Greg Brockman, President of OpenAI posted from his X account This appears to be the primary public image created using the corporate's brand recent GPT-4o model.
As you possibly can see within the image below, it is kind of convincingly photorealistic and shows an individual wearing a black t-shirt with an OpenAI logo and writing chalk text that claims “Transfer between modalities” on a blackboard. Suppose we model P (text, pixels, sound) directly with a big autoregressive transformer. What are the benefits and drawbacks?”
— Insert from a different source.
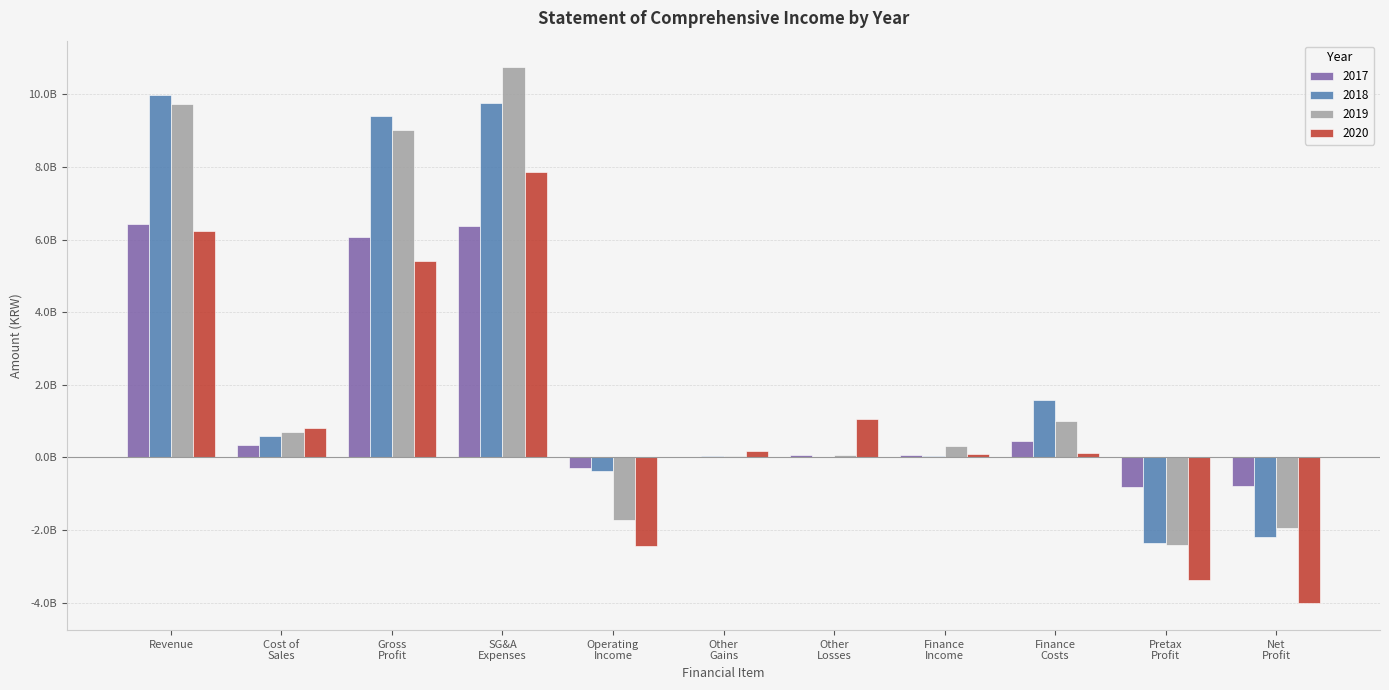

What are all the series names shown in the legend?

2017, 2018, 2019, 2020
The recent GPT-4o model, introduced on Monday, improves on the previous GPT-4 model family (GPT-4, GPT-4 Vision and GPT-4 Turbo) by being faster, inexpensive and retaining more information from inputs like audio and image.
This is feasible because OpenAI takes a unique approach than its previous GPT-4 class LLMs. While these chained together several different models and converted other media similar to audio and image to text and back, the brand new GPT-4o was trained on multimedia tokens from the beginning, allowing it to directly analyze and interpret image and audio without first converting it into Convert text.
Based on the image above, the brand new approach represents a noticeable improvement over OpenAI's last image generation model DALL-E 3, which was released in September 2023. I ran the same prompt via DALL-E 3 in ChatGPT and here is the result.
As you possibly can see, the image created by Brockman with GPT-4o significantly improves in quality, photorealism and text generation accuracy.
However, GPT-4o's native image generation capabilities will not be yet publicly available. As Brockman alluded to in his X post by saying, “The team is working hard to bring this to the world.”